Serve and volley is a style of play in tennis where the player serving moves quickly towards the net after hitting a serve. The server then attempts to hit a volley (a shot where the ball is struck without allowing it to bounce), as opposed to the baseline style, where the server stays back following the serve and attempts to hit a ground stroke (a shot where the ball is allowed to bounce before contact is made). The serve and volley style of play has diminished in recent years with advances in racquet and string technologies which allow players to generate a great amount of top spin on ground strokes and passing shots.
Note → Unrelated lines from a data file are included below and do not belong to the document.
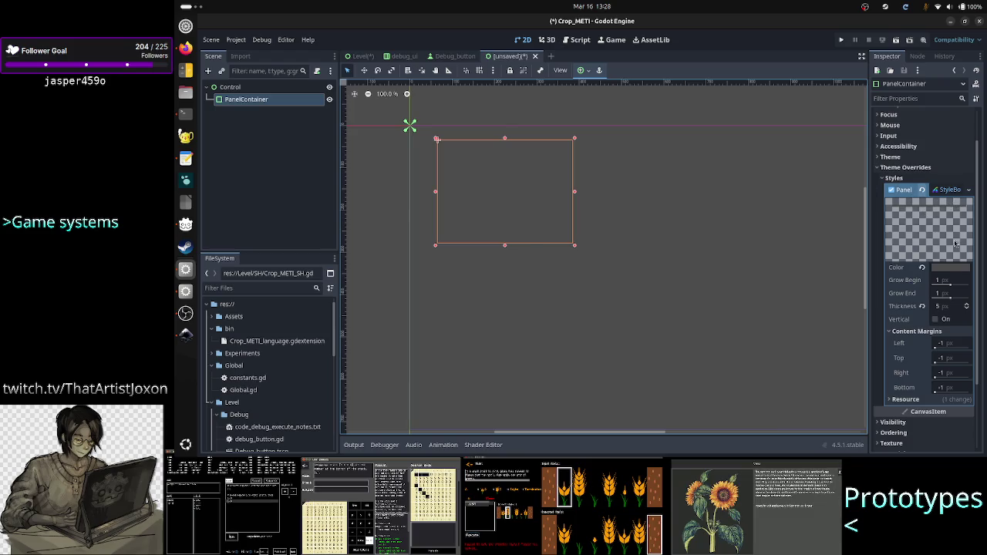
Change the line colour to black 000000 so a dark line runs along the top edge
{"action": "left_click", "coordinate": [954, 269]}
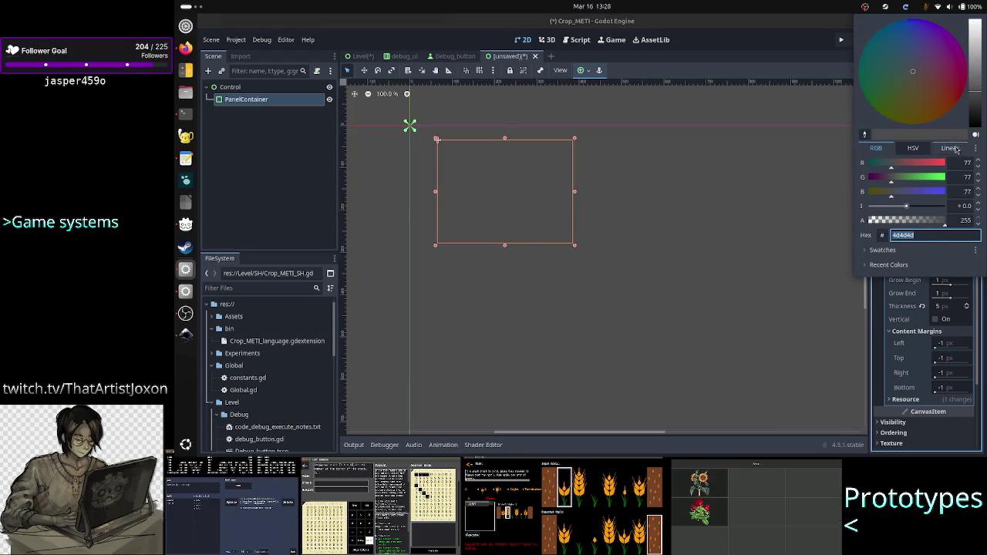
{"action": "left_click_drag", "start_coordinate": [969, 124], "coordinate": [976, 135]}
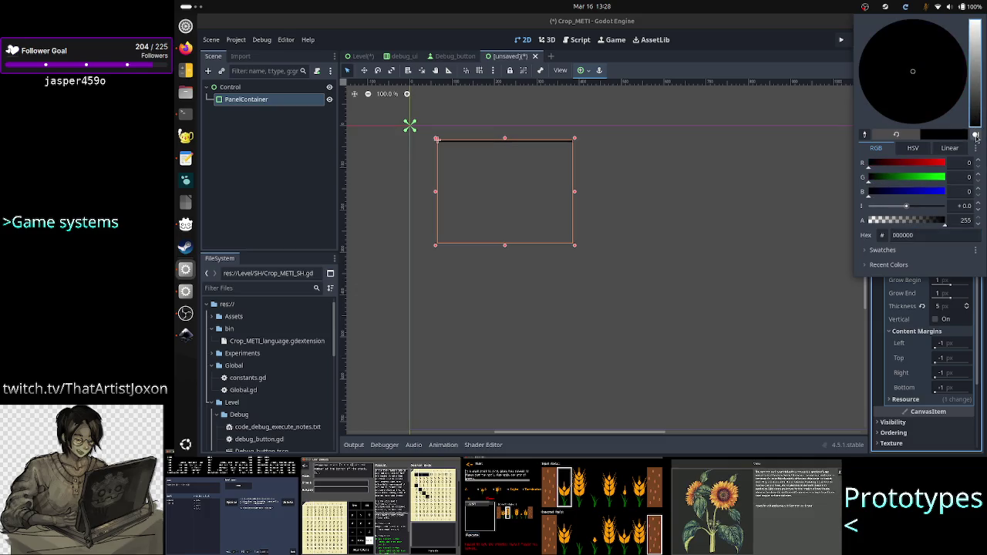
{"action": "left_click", "coordinate": [312, 184]}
The slowing of court surfaces and deflation of balls, promoting longer rallies for the enjoyment of spectators, has also put a damper on the serve and volley style. Some also claim that a lack of teaching of the serve and volley to juniors, who are too small to effectively employ this method, has caused it to become obsolete in grassroots tennis.
The aim of this strategy is to put immediate pressure on the opponent with the intent of ending points quickly. Good returns must be made, or else the server can gain the advantage. This tactic is especially useful on fast courts (e.g. grass courts) and less so on slow courts (e.g. clay courts). For it to be successful, the player must either have a good serve to expose an opponent's poor return or be exceptionally quick and confident in movement around the net to produce an effective returning volley. Ken Rosewall, for instance, had a very feeble serve but was a very successful serve-and-volley player for two decades. Goran Ivanišević, on the other hand, had success employing the serve-and-volley strategy with great serves and average volleys.
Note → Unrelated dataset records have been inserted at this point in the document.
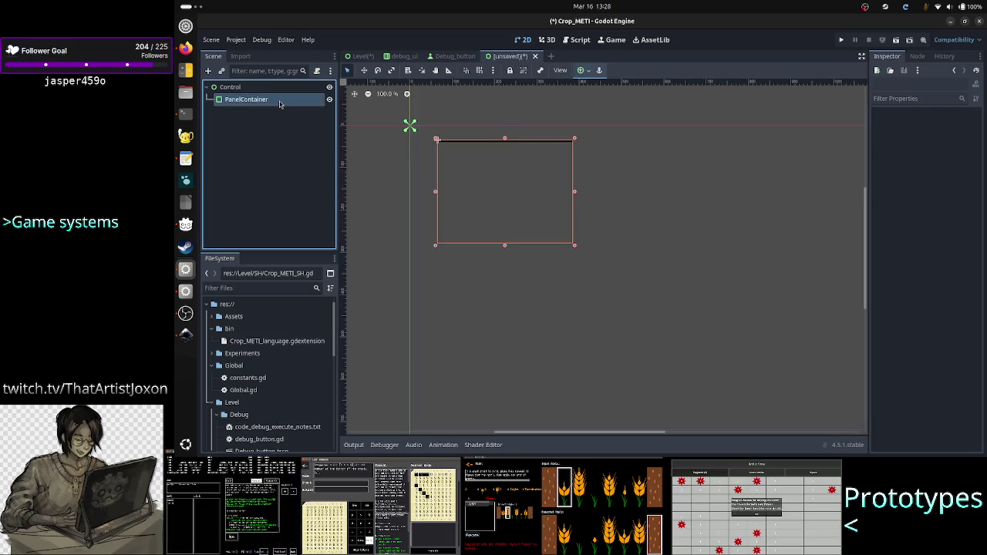
{"action": "left_click", "coordinate": [968, 190]}
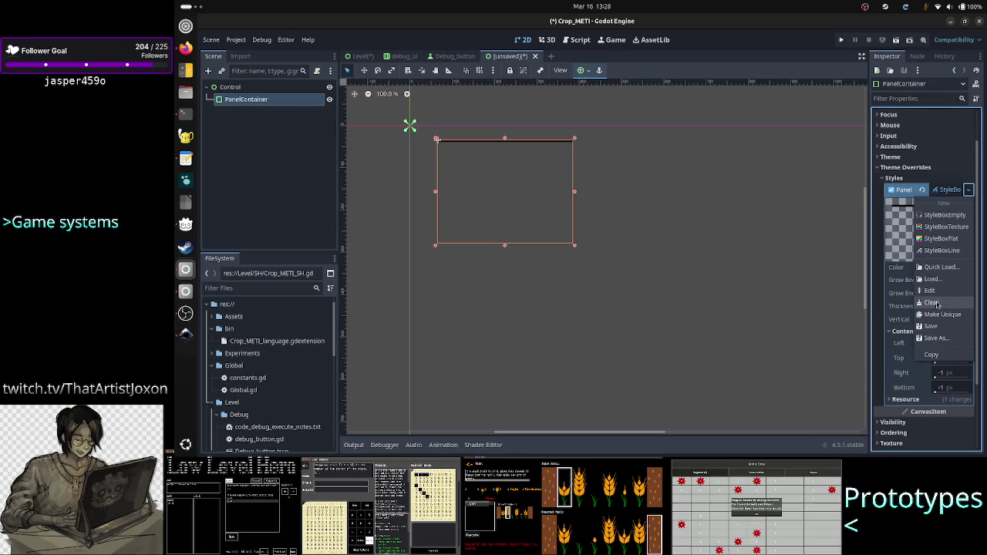
Replace the Panel style override with a new StyleBoxFlat, giving a light grey fill
{"action": "left_click", "coordinate": [940, 238]}
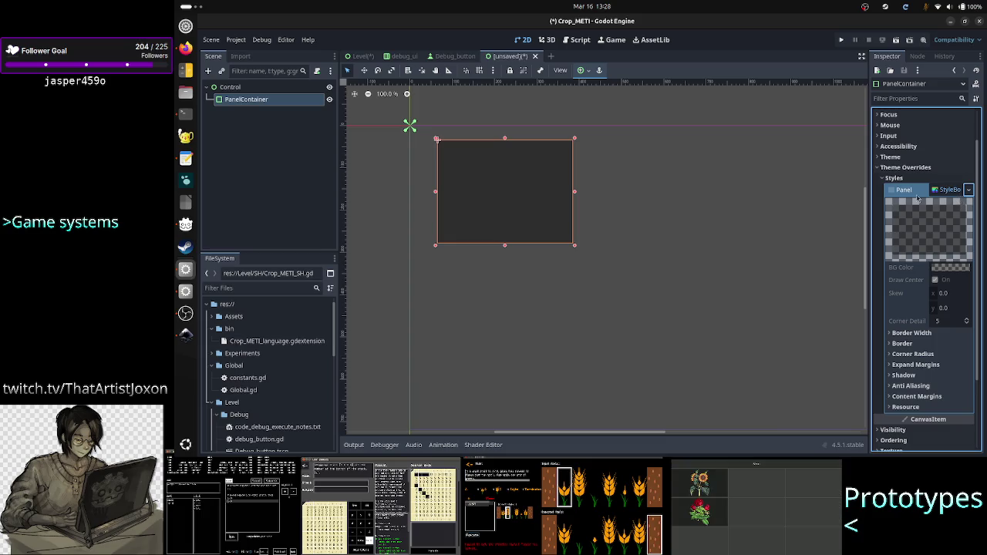
{"action": "left_click", "coordinate": [968, 190]}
Serve-and-volley is thought to have been invented by the Australian Norman Brookes. Although earlier tennis greats such as Bill Tilden, Ellsworth Vines, and Don Budge had been noted for their fine serves and net games, they had not played a 100% serve-and-volley style game. Jack Kramer in the late 1940s was the first world-class player to consistently come to the net after every serve, including his second serve. Kramer writes, however, in his 1979 autobiography, that it was Bobby Riggs, his opponent in the 1948 Pro tennis tour who began the strategy: "When we first started touring he came at me on his first serve, on his second serve, and on my second serve.... my second serve didn't kick like Bobby's, so he could return that deep enough and follow into the net.... It forced me to think attack constantly. I would rush in and try to pound his weakest point -- his backhand. So the style I am famous for was not consciously planned: it was created out of the necessity of dealing with Bobby Riggs."